[Exercise prompt] Retype the complete listing without any change.

[Information supplied]
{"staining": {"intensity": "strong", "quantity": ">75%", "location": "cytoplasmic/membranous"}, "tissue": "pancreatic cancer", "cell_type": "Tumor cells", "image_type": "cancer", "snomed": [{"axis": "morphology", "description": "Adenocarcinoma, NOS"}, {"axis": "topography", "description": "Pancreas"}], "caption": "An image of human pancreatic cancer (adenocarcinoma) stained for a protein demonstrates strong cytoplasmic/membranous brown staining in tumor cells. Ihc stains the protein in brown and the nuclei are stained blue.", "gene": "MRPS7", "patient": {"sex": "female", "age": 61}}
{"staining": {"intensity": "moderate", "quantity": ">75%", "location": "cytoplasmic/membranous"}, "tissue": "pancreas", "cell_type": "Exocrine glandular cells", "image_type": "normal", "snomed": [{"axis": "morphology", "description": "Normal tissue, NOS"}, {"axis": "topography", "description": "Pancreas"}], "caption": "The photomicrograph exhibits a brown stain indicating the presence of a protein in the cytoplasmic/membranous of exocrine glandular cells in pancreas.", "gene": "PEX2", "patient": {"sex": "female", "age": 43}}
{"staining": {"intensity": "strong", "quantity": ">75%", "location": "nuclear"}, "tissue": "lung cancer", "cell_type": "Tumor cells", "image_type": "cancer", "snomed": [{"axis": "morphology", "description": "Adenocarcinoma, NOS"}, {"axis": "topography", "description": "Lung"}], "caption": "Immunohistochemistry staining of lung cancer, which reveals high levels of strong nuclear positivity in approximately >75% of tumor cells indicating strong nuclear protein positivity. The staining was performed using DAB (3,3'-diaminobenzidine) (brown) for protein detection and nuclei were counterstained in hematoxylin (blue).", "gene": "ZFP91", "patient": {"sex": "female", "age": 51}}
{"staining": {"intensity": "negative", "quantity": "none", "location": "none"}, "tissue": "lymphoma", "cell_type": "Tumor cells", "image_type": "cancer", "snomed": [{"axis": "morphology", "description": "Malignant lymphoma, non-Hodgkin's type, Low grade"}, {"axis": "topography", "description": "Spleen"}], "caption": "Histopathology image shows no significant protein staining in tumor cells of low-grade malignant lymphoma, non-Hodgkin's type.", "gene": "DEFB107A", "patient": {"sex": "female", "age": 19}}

[Exercise result]
{"staining": {"intensity": "strong", "quantity": ">75%", "location": "cytoplasmic/membranous"}, "tissue": "pancreatic cancer", "cell_type": "Tumor cells", "image_type": "cancer", "snomed": [{"axis": "morphology", "description": "Adenocarcinoma, NOS"}, {"axis": "topography", "description": "Pancreas"}], "caption": "An image of human pancreatic cancer (adenocarcinoma) stained for a protein demonstrates strong cytoplasmic/membranous brown staining in tumor cells. Ihc stains the protein in brown and the nuclei are stained blue.", "gene": "MRPS7", "patient": {"sex": "female", "age": 61}}
{"staining": {"intensity": "moderate", "quantity": ">75%", "location": "cytoplasmic/membranous"}, "tissue": "pancreas", "cell_type": "Exocrine glandular cells", "image_type": "normal", "snomed": [{"axis": "morphology", "description": "Normal tissue, NOS"}, {"axis": "topography", "description": "Pancreas"}], "caption": "The photomicrograph exhibits a brown stain indicating the presence of a protein in the cytoplasmic/membranous of exocrine glandular cells in pancreas.", "gene": "PEX2", "patient": {"sex": "female", "age": 43}}
{"staining": {"intensity": "strong", "quantity": ">75%", "location": "nuclear"}, "tissue": "lung cancer", "cell_type": "Tumor cells", "image_type": "cancer", "snomed": [{"axis": "morphology", "description": "Adenocarcinoma, NOS"}, {"axis": "topography", "description": "Lung"}], "caption": "Immunohistochemistry staining of lung cancer, which reveals high levels of strong nuclear positivity in approximately >75% of tumor cells indicating strong nuclear protein positivity. The staining was performed using DAB (3,3'-diaminobenzidine) (brown) for protein detection and nuclei were counterstained in hematoxylin (blue).", "gene": "ZFP91", "patient": {"sex": "female", "age": 51}}
{"staining": {"intensity": "negative", "quantity": "none", "location": "none"}, "tissue": "lymphoma", "cell_type": "Tumor cells", "image_type": "cancer", "snomed": [{"axis": "morphology", "description": "Malignant lymphoma, non-Hodgkin's type, Low grade"}, {"axis": "topography", "description": "Spleen"}], "caption": "Histopathology image shows no significant protein staining in tumor cells of low-grade malignant lymphoma, non-Hodgkin's type.", "gene": "DEFB107A", "patient": {"sex": "female", "age": 19}}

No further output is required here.